Making the rounds today is a rather useless survey which claims that 91% of Japanese will not buy the 'iPhone'. While I may have a personal bias against online surveys and their overreaching conclusions, this one is particularly unhelpful.
Much of the online press are describing this as a negative story, suggesting that 91% of the Japanese not being interested in the iPhone is a disappointing statistic. AlleyInsider spins it only slightly more appropriately, reporting that an impressive 9% of all Japanese are going to buy an iPhone. 9% of the Japanese population represents 11 million people, suggesting that Japan alone could be responsible for Apple's entire 10 million target mark this year.

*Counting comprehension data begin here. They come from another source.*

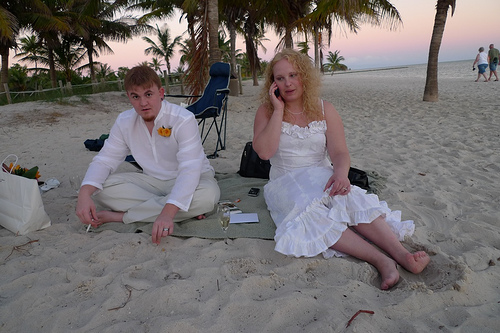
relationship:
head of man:
[122, 66, 167, 124] [73, 64, 225, 243]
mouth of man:
[140, 106, 153, 114] [73, 64, 225, 243]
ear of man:
[159, 85, 167, 99] [73, 64, 225, 243]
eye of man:
[145, 91, 153, 98] [73, 64, 225, 243]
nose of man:
[139, 98, 149, 109] [73, 64, 225, 243]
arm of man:
[162, 136, 207, 213] [73, 64, 225, 243]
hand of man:
[148, 214, 175, 243] [73, 64, 225, 243]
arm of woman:
[323, 101, 353, 197] [249, 48, 432, 291]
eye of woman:
[289, 71, 297, 79] [249, 48, 432, 291]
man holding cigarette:
[73, 64, 225, 243] [85, 216, 94, 232]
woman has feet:
[249, 48, 432, 291] [374, 246, 431, 291]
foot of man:
[92, 207, 126, 224] [73, 64, 225, 243]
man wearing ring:
[73, 64, 225, 243] [162, 226, 169, 233]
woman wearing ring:
[249, 48, 432, 291] [340, 184, 350, 192]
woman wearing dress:
[249, 48, 432, 291] [258, 92, 425, 259]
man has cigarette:
[73, 64, 225, 243] [85, 216, 94, 232]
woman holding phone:
[249, 48, 432, 291] [270, 82, 281, 100]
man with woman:
[73, 64, 225, 243] [249, 48, 432, 291]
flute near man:
[214, 204, 231, 246] [73, 64, 225, 243]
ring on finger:
[162, 226, 169, 233] [152, 228, 165, 246]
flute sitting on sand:
[207, 201, 241, 248] [44, 234, 286, 320]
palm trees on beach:
[1, 0, 459, 106] [11, 65, 481, 323]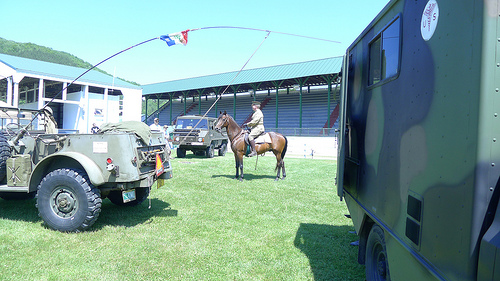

Of course, neither conclusion is valid since it's not clear from the report how participants had been selected, making it impossible to generalize to the entire Japanese population.
Another disappointing aspect of the survey is that it was conducted before the iPhone 3G was officially announced, which means answers were based on knowledge and pricing of the original iPhone which has never been available for sale in Japan.
That being said, it's not a foregone conclusion that the iPhone will see success in Japan. Wired explored the dramatically different market mobile market found in Japan:
Japan is a culture of spec sheets. When consumers go to electronics stores to buy a cellphone, they frequently line up the specifications side by side to compare them before deciding which one to buy.
Though, it appears that many customers only use a very small percentage of features in their mobile phones in Japan. It remains to be seen if the interface and relative simplicity of the iPhone will be able to win significant marketshare in Japan.